### Task
All lines in the records that carry the string "distance" are to be shown.
(Beginning of Excerpted data)
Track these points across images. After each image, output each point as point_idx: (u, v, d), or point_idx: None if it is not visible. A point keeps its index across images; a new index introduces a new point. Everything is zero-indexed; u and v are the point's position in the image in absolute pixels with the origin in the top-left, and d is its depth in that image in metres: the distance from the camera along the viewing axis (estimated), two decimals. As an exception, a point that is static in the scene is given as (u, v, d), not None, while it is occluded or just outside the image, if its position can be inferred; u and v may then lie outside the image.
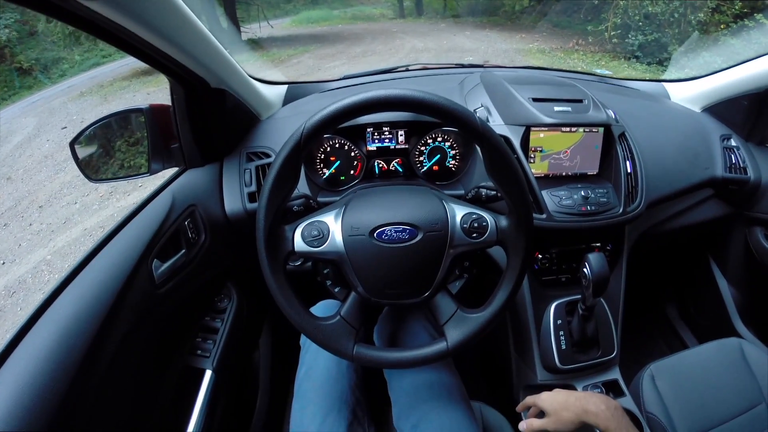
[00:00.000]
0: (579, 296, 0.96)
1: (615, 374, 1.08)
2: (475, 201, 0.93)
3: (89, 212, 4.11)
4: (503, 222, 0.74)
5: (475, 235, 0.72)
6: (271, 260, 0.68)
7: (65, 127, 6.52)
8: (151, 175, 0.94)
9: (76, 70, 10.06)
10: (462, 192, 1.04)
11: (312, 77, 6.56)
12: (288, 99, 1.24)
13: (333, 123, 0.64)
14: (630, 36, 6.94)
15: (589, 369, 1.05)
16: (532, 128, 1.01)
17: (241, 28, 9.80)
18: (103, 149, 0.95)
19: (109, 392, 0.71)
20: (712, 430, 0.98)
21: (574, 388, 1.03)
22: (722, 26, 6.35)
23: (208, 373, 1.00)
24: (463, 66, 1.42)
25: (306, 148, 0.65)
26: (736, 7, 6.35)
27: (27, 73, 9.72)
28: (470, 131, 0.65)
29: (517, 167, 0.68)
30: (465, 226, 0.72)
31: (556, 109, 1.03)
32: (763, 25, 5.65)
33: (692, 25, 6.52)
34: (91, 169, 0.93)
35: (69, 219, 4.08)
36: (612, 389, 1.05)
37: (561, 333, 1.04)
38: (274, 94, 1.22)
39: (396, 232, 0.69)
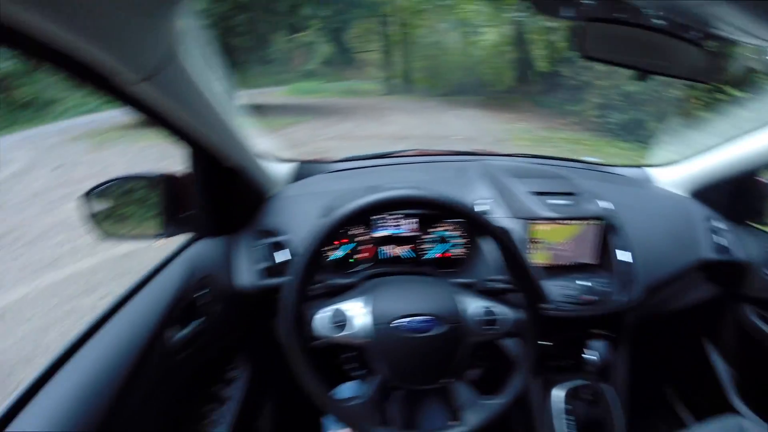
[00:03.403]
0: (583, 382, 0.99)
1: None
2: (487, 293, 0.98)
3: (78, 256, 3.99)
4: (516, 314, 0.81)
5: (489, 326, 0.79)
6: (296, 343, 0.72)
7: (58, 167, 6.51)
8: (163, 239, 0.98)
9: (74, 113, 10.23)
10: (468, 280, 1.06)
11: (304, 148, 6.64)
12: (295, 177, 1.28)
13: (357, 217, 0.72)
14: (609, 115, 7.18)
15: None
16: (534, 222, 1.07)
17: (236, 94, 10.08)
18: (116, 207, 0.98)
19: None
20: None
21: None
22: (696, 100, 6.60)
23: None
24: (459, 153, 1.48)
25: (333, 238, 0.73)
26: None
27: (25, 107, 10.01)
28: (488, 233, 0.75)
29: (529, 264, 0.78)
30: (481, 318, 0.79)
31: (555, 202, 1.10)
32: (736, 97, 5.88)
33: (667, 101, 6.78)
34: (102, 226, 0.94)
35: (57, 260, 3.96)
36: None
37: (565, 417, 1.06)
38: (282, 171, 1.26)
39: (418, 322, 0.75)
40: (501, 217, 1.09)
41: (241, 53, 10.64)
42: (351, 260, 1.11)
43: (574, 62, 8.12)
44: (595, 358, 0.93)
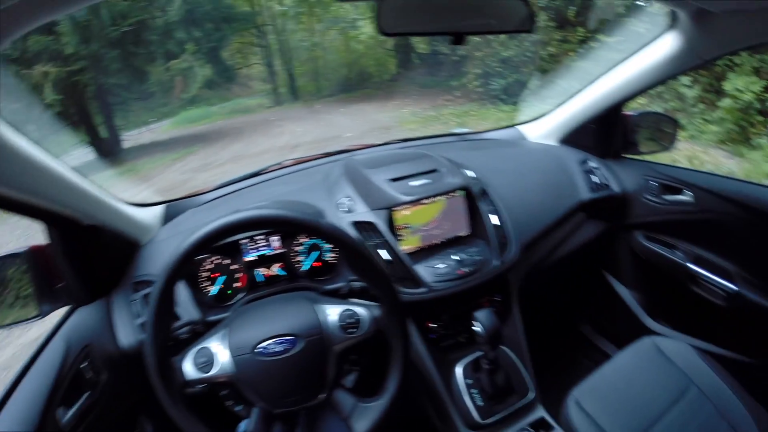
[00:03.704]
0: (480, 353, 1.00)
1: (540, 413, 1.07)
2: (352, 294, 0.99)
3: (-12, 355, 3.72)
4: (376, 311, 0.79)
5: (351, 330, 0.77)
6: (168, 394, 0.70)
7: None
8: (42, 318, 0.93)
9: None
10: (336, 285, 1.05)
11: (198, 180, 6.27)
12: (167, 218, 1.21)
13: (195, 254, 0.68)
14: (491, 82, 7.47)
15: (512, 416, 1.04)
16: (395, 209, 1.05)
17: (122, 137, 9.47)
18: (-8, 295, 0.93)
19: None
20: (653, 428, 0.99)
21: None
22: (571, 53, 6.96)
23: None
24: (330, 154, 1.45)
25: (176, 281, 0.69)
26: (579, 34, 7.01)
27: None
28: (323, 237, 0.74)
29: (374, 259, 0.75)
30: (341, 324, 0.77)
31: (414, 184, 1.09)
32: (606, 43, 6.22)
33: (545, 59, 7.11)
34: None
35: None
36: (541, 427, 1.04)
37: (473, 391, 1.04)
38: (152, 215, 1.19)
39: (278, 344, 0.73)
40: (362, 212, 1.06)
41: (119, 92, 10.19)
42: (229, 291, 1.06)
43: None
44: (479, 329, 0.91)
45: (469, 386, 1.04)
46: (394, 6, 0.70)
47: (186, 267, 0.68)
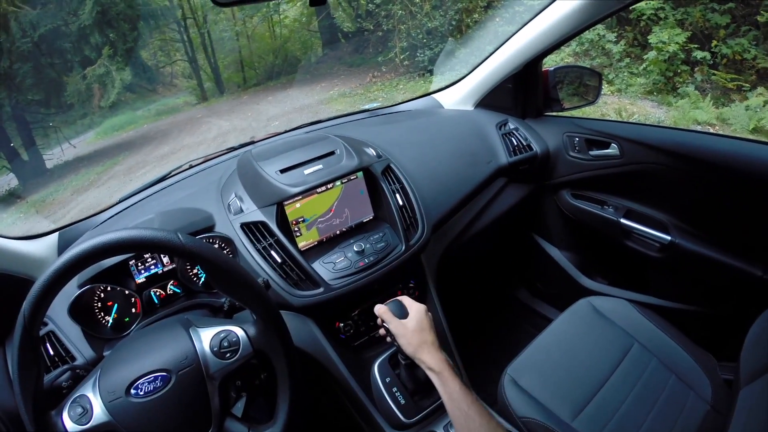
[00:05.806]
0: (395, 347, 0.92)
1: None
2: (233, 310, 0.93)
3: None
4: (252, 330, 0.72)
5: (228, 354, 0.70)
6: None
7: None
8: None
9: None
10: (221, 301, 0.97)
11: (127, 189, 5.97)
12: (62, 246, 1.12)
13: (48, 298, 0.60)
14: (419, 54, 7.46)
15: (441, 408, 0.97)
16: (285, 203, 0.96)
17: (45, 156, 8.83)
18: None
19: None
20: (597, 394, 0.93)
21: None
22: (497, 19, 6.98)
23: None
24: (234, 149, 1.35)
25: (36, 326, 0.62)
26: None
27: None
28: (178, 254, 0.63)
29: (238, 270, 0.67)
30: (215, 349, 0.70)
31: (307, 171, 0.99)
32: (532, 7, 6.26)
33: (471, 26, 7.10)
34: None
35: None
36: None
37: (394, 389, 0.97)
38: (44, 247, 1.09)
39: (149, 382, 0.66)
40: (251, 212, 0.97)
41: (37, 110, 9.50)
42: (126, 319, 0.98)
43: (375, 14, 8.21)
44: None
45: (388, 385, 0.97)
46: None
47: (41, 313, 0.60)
(End of Excerpted data)
(Beginning of Excerpted data)
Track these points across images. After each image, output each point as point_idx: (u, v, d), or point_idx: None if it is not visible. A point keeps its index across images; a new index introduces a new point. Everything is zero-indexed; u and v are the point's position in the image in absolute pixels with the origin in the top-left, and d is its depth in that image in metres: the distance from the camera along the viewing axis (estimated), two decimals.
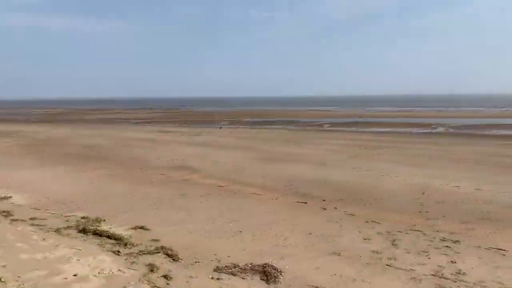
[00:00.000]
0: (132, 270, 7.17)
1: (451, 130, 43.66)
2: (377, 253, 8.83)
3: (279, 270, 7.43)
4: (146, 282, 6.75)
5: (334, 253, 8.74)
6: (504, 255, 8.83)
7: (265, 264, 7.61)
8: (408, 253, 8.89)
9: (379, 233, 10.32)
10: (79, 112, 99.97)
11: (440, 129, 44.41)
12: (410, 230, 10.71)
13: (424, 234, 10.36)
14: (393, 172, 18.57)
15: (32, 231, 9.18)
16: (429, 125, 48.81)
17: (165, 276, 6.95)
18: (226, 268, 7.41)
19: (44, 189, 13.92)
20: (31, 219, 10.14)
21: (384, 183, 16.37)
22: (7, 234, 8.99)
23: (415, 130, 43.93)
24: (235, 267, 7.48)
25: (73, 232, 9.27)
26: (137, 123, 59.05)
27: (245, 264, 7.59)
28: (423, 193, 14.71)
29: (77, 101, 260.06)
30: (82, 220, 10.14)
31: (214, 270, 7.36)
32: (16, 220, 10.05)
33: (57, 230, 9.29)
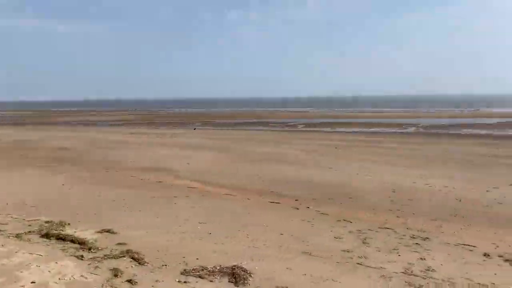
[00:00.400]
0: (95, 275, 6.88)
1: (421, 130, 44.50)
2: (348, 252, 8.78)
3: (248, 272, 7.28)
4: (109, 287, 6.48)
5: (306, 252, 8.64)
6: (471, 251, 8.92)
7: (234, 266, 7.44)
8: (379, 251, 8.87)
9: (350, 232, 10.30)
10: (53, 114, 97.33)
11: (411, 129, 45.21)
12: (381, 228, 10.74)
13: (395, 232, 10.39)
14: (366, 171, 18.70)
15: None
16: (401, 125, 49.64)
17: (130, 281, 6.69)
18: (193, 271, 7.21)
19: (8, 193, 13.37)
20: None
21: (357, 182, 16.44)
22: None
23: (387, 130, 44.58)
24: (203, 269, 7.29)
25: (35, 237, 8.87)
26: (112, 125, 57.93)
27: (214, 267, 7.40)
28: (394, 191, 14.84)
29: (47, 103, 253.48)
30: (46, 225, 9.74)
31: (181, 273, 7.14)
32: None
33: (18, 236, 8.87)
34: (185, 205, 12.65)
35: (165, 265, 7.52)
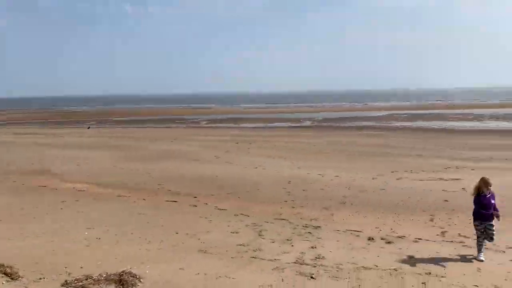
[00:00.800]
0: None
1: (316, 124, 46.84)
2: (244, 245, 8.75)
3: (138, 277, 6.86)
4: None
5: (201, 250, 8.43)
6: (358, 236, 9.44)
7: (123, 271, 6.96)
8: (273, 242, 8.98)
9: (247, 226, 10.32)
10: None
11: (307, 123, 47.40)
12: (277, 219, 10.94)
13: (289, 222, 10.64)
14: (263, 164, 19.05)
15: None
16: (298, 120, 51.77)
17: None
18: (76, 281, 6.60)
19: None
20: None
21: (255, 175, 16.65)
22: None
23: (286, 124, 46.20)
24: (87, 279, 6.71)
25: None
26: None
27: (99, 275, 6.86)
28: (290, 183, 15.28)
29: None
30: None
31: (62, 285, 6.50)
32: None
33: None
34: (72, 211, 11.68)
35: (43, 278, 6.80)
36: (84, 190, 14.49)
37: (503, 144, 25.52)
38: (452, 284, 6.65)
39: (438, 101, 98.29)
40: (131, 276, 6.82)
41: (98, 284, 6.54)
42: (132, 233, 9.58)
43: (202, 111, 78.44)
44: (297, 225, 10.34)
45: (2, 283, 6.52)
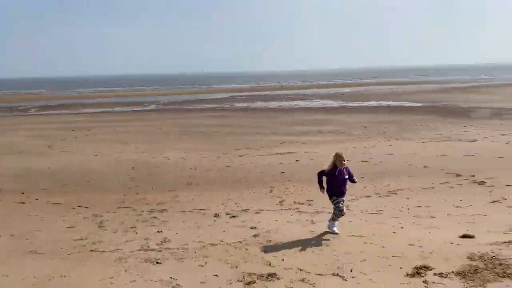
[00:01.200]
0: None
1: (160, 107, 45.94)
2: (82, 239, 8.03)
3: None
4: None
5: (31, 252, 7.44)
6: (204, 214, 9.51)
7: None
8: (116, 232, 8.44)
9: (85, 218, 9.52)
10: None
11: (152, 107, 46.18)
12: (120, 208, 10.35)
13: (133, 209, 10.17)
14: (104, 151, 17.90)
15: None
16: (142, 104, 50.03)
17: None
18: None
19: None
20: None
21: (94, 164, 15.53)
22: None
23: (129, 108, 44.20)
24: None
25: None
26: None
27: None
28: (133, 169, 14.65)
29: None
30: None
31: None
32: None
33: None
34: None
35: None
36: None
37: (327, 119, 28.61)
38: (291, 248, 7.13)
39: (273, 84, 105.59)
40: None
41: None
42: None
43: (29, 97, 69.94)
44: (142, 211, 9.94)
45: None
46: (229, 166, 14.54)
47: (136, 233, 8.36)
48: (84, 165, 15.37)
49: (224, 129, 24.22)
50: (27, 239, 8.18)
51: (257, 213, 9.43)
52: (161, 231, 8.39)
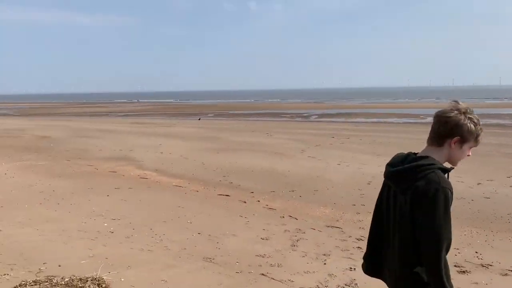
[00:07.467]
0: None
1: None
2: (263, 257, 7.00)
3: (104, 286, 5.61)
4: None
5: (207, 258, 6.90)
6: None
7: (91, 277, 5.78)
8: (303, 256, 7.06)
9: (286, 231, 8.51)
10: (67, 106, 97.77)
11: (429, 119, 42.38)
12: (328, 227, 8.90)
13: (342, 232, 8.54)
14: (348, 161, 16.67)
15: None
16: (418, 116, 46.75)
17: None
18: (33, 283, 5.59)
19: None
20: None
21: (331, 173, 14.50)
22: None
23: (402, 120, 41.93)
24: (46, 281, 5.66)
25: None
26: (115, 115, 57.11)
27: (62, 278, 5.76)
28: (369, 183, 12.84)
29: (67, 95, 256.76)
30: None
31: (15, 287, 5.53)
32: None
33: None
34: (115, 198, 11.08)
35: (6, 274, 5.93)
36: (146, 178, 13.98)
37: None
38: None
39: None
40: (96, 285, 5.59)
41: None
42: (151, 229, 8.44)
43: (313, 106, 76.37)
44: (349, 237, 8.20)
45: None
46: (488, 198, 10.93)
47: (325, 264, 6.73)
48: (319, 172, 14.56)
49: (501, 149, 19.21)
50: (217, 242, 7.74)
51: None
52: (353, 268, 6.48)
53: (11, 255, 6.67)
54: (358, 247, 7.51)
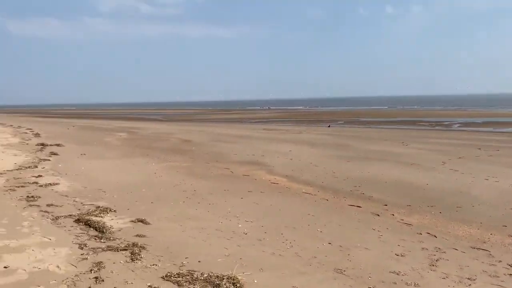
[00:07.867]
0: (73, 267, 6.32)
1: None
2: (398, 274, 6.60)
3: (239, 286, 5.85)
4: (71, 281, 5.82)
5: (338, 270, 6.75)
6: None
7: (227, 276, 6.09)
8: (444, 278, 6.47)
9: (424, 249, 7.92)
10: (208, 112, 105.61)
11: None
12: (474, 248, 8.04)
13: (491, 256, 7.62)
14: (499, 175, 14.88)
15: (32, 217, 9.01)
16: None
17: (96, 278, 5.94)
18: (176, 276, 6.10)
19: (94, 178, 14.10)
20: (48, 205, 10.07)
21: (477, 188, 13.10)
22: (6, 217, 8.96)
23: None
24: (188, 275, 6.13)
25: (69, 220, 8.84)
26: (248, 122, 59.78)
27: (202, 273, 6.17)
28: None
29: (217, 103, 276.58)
(End of Excerpted data)
### Written response
Track these points across images. After each image, output each point as point_idx: (u, v, d), or point_idx: None if it is not visible. A point keeps its index across images; a new index introduces a new point. Everything is zero-indexed; u and v are the point's position in the image in absolute pixels with the origin in the top-left, and d is its depth in that image in metres: the distance from the camera along the viewing axis (estimated), two decimals. As an exception, a point that is static in the scene is given as (u, v, d), not None, while it is occluded or just outside the image, if its position can be inferred; u and v may then lie outside the image.
Track these points across images. After each image, output each point as point_idx: (u, v, d), or point_idx: None if it is not visible. A point keeps its index across images; a new index introduces a new point. Everything is zero-indexed; u and v are the point's position in the image in absolute pixels with the origin in the top-left, and d is its depth in that image in metres: the distance from the camera along the viewing axis (estimated), two decimals.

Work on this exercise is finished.